**STUDY QUESTIONS:**
**a.** Transcribe the Townsendia germination thread word for word, everything from "This past spring" down to "I love Townsendias.".
**b.** Sum up the Townsendia germination thread in two sentences.
**c.** Write the next part of the Townsendia germination thread, picking up after its final post.

-- SELECTED PASSAGE follows --

Townsendia jonesii v. lutea Germination

Submitted by Peter George on Sat, 06/16/2012 - 15:33

Any information about germination of this seed? I know most Townsendias are warm germinators, but I've heard that this one requires a bit of stratification.

Comments


Submitted by Peter George on Sat, 07/21/2012 - 08:19

I went ahead and laid out about 20 seeds and in two weeks 6 seedlings showed themselves. I guess that means that this is a typical Townsendia, which means warm germination.


Submitted by tropicalgirl25… on Sat, 07/21/2012 - 14:45

two weeks ago I sowed my own seeds of Townsendia leptotes(beautiful pink flowers in end of march) and parryi outside and both of them have germinated.


Submitted by Peter George on Wed, 08/22/2012 - 20:34

I re-sowed the T. parryi and still not a single germination. The T. leptotes is still coming up, with about 80% germination so far.


I sowed some jonesii v lutea this summer, at warm, with no results :( Maybe I'll stick the pot out for winter, though it seems unlikely those seeds would not have rotted by now... alplains seed, but I don't remember if it was this year's or last's..


This past spring I got several of T. jonesii v. lutea to germinate. I managed to grow out 4, which hopefully will winter over successfully. Asters generally have a low fertility rate, but the seeds I got from Alan Bradshaw all looked good, with nice, big embryos.  I'll almost definitely try again, though. I love Townsendias.


Is that one perennial or monocarpic?

-- SELECTED PASSAGE concluded --
-- INFORMATION PROVIDED follows --

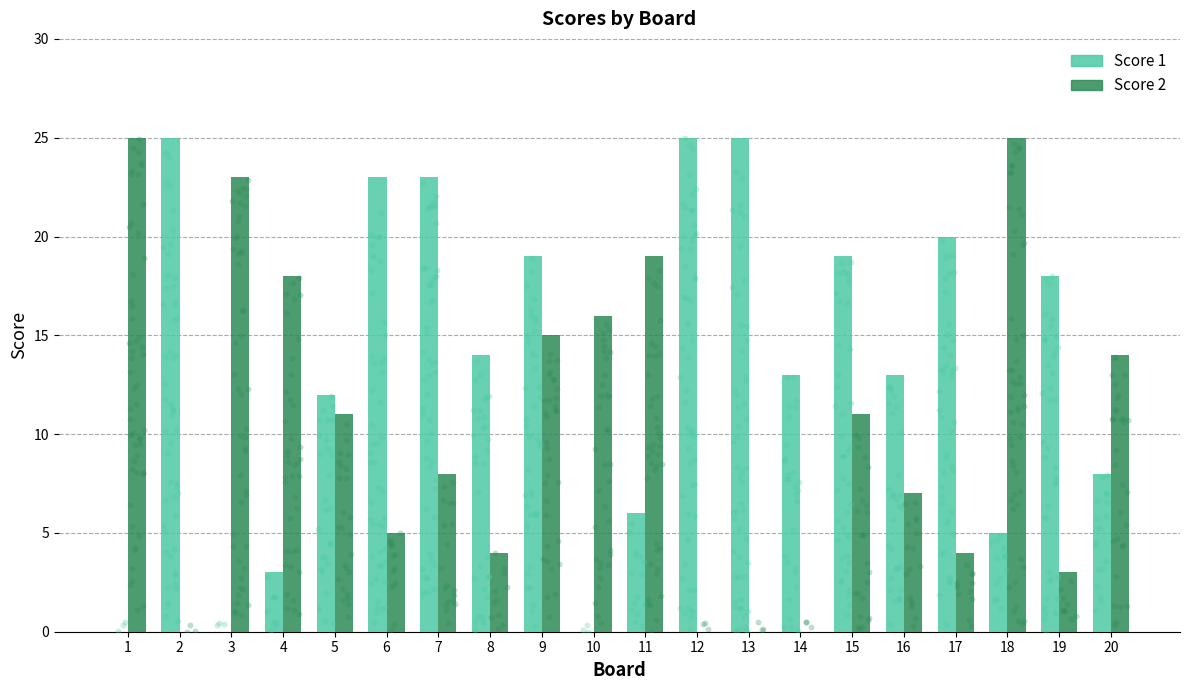

At which category is the sum across all series the highest?

9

-- INFORMATION PROVIDED concluded --

**EXPECTED OUTPUTS:**
**a.**
This past spring I got several of T. jonesii v. lutea to germinate. I managed to grow out 4, which hopefully will winter over successfully. Asters generally have a low fertility rate, but the seeds I got from Alan Bradshaw all looked good, with nice, big embryos.  I'll almost definitely try again, though. I love Townsendias.

**b.** A forum post asks how to germinate seed of Townsendia jonesii v. lutea, noting that most Townsendias are warm germinators but that this one may need some stratification. Replies report mixed results: about 20 seeds laid out gave 6 seedlings in two weeks, T. leptotes came up well while a re-sown T. parryi did not, one warm sowing of jonesii v. lutea produced nothing, and another grower germinated several in spring and grew out 4.

**c.**
Alan Bradshaw spoke at the last CRAGS meeting... I would have loved to have been there but had to miss it as I drove home that day for an extended Thanksgiving long weekend.


Submitted by Peter George on Sun, 10/20/2013 - 20:48

I've grown most (maybe all?) of the Townsendias that are in cultivation, and I've found only a couple that were truly 'perennial' in the open garden.  For me, they last two years, maybe three, and then go into permanent dormancy. On the other hand, they almost all live for 5 years or more in troughs, which remains a mysterious reality of our little hobby. Panayoti has written about the difference in life expectancy of rock garden plants in the open garden and in troughs on occasion, but to my knowledge, there has never been a thorough and comprehensive study of exactly why that is.

T. grandiflora is definitely monocarpic for me, and T. condensata acts that way. I've never been able to germinate T. parryi, so I can't comment, but Alan Bradshaw lists it as biennial.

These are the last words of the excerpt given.